UK Expels 23 Russian Diplomats, Freezes Russian Assets, More Sanctions Being Announced
In a decisive move, British Prime Minister Theresa May has ordered 23 Russian diplomats to leave the country after Moscow refused to explain how a Russian-made nerve agent was used on a former spy in Salisbury, the BBC reported Wednesday.
May said the diplomats, who have a week to leave, were identified as “undeclared intelligence officers”. She also revoked an invitation to Russia’s foreign minister, and said the Royal Family would not attend the Fifa World Cup in Russia later this year.
Former spy Sergei Skripal, 66, and his daughter, Yulia Skripal, 33, remain critically ill in hospital after being found slumped on a bench on 4 March.
London police Detective Nick Bailey fell ill while responding to the incident, and is in a serious but stable condition, but is thought to be improving.

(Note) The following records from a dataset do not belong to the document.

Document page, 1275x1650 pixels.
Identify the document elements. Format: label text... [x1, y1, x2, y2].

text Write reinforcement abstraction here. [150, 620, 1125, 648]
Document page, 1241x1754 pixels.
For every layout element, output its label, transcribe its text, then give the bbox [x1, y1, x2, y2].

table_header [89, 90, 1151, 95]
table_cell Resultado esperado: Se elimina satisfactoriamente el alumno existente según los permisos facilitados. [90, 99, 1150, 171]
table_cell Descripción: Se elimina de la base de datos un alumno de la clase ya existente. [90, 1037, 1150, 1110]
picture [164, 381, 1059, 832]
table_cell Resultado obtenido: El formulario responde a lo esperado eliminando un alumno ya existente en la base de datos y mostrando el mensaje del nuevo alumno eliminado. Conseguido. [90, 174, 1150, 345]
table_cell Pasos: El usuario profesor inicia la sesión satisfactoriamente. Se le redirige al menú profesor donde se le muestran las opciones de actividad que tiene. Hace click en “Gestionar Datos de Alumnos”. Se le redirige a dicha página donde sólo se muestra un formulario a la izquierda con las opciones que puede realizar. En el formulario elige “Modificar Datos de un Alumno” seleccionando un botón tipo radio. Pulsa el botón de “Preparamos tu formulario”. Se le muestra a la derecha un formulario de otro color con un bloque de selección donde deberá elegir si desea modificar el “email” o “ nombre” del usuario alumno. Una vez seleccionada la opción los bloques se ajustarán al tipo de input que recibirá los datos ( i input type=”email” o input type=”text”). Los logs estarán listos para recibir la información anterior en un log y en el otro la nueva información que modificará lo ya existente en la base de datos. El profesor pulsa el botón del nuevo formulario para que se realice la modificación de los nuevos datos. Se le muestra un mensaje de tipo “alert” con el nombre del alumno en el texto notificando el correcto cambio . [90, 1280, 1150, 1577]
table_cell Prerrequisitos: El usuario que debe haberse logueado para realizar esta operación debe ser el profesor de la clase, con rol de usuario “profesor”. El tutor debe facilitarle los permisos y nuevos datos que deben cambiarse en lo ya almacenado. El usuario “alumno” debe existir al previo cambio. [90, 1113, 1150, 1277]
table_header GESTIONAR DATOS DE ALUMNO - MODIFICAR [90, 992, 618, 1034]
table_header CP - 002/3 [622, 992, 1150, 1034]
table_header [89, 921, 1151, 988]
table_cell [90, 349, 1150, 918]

The mass expulsion took place after Moscow refused to meet Theresa May’s midnight deadline to co-operate in the case, prompting Mrs. May to announce a series of measures intended to send a “clear message” to Russia.
Expelling 23 diplomats, freezing Russian state assets where there is evidence they may be used to threaten the life or property of UK nationals or residents, Ministers and the Royal Family boycotting the Fifa World Cup in Russia later this year, suspending all planned high-level bilateral contacts between the UK and Russia.
The UK is also considering new laws to increase defenses against “hostile state activity” and increasing checks on private flights, customs and freight.
Mrs. May, who was earlier briefed by senior intelligence chiefs in Downing Street, told the parliament that Russia had provided “no explanation” as to how the nerve agent came to be used in the UK, describing Moscow’s response as one of “sarcasm, contempt and defiance,” BBC reports.
The use of a Russian-made nerve agent on UK soil amounted to the “unlawful use of force”, she said. May, added there was “no alternative conclusion other than that the Russian state was culpable” for the attack.
It’s “tragic” that Russian President Vladimir Putin had “chosen to act in this way,” she added, according to the report.
Russia denies attempted murder and says it will respond appropriately. Its foreign ministry spokeswoman Maria Zakharova said Moscow would take “fitting… symmetrical measures that are completely appropriate for the situation”.
Speaking on state TV, she said the UK has no idea about professionalism or diplomacy, and were “fully-fledged liars”.
The UK briefed the UN Security Council on the investigation. At the meeting, Nato allies expressed “deep concern” at the use of a nerve agent and said it was a “clear breach of international norms and agreements”.